§ Task instructions: Print nothing but the lines below starting at the line that holds "marzec 2023" and ending at the line that holds "ça confirme ma décision", including both, each exactly as written.

§ Provided information:
↓↓↓
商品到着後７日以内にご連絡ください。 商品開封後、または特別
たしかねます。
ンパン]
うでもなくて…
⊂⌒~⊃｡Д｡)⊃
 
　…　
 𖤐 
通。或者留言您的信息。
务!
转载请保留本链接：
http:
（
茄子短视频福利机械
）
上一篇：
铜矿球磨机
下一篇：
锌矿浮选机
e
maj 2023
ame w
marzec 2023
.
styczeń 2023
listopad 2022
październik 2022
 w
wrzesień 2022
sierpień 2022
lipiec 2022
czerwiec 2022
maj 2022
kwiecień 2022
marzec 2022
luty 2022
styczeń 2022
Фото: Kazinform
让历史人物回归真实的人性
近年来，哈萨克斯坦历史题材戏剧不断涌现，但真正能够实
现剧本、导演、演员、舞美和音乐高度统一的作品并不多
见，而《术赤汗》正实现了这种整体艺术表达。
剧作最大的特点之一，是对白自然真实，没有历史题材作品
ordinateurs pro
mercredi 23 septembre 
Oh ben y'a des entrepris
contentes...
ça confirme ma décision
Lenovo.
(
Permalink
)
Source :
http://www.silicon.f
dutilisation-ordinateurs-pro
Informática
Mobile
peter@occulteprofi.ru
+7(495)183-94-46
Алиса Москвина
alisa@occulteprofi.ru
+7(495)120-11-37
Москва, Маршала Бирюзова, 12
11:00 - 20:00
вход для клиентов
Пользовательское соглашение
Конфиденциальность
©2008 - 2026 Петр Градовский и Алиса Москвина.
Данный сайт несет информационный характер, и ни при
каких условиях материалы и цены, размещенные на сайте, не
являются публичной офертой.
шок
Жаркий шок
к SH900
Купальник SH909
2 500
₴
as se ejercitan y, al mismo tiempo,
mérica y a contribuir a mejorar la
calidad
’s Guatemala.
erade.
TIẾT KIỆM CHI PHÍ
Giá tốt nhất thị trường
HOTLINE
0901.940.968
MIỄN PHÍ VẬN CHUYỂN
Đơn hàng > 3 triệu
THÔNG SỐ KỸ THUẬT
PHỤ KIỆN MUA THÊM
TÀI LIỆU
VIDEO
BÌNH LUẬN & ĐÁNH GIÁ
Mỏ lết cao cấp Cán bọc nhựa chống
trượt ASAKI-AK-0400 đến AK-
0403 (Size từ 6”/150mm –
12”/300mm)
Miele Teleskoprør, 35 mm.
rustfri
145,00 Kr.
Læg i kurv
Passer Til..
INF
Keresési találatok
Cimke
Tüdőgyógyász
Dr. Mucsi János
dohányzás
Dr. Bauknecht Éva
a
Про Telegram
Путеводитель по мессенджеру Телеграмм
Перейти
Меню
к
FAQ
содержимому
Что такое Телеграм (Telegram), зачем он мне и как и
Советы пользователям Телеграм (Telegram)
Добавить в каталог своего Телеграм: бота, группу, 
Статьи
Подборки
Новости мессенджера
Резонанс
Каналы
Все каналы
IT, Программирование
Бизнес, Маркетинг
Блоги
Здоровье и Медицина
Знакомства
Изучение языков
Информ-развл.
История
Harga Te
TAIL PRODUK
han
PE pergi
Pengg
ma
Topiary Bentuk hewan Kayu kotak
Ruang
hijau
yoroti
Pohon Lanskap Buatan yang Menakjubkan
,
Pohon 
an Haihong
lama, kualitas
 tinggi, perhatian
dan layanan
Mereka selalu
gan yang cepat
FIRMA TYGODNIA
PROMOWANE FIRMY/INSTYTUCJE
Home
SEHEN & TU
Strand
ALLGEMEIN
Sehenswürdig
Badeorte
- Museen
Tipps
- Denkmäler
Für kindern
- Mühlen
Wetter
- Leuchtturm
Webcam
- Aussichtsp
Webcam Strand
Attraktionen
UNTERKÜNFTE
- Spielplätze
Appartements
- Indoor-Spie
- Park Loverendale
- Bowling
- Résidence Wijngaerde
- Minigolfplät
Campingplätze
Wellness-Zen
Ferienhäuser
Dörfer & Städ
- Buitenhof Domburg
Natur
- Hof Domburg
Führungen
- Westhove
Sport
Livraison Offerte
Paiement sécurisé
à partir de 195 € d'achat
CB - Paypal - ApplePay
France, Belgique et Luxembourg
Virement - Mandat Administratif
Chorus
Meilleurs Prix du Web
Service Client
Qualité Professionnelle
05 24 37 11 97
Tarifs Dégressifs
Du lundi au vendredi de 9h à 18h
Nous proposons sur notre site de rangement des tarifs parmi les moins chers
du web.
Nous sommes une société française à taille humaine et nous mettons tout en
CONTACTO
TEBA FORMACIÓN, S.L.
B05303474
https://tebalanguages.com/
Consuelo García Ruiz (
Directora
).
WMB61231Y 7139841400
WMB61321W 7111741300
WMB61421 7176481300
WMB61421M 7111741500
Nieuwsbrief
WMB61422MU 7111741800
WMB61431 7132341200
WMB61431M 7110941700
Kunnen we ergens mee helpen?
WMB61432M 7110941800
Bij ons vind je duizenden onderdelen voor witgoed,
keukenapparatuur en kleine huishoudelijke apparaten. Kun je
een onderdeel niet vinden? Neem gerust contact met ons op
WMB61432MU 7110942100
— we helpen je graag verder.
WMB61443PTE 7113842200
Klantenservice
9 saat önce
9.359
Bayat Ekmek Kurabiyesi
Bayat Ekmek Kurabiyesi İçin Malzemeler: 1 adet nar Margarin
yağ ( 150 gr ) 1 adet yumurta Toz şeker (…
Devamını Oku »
↑↑↑
§ Your response:
marzec 2023
.
styczeń 2023
listopad 2022
październik 2022
 w
wrzesień 2022
sierpień 2022
lipiec 2022
czerwiec 2022
maj 2022
kwiecień 2022
marzec 2022
luty 2022
styczeń 2022
Фото: Kazinform
让历史人物回归真实的人性
近年来，哈萨克斯坦历史题材戏剧不断涌现，但真正能够实
现剧本、导演、演员、舞美和音乐高度统一的作品并不多
见，而《术赤汗》正实现了这种整体艺术表达。
剧作最大的特点之一，是对白自然真实，没有历史题材作品
ordinateurs pro
mercredi 23 septembre 
Oh ben y'a des entrepris
contentes...
ça confirme ma décision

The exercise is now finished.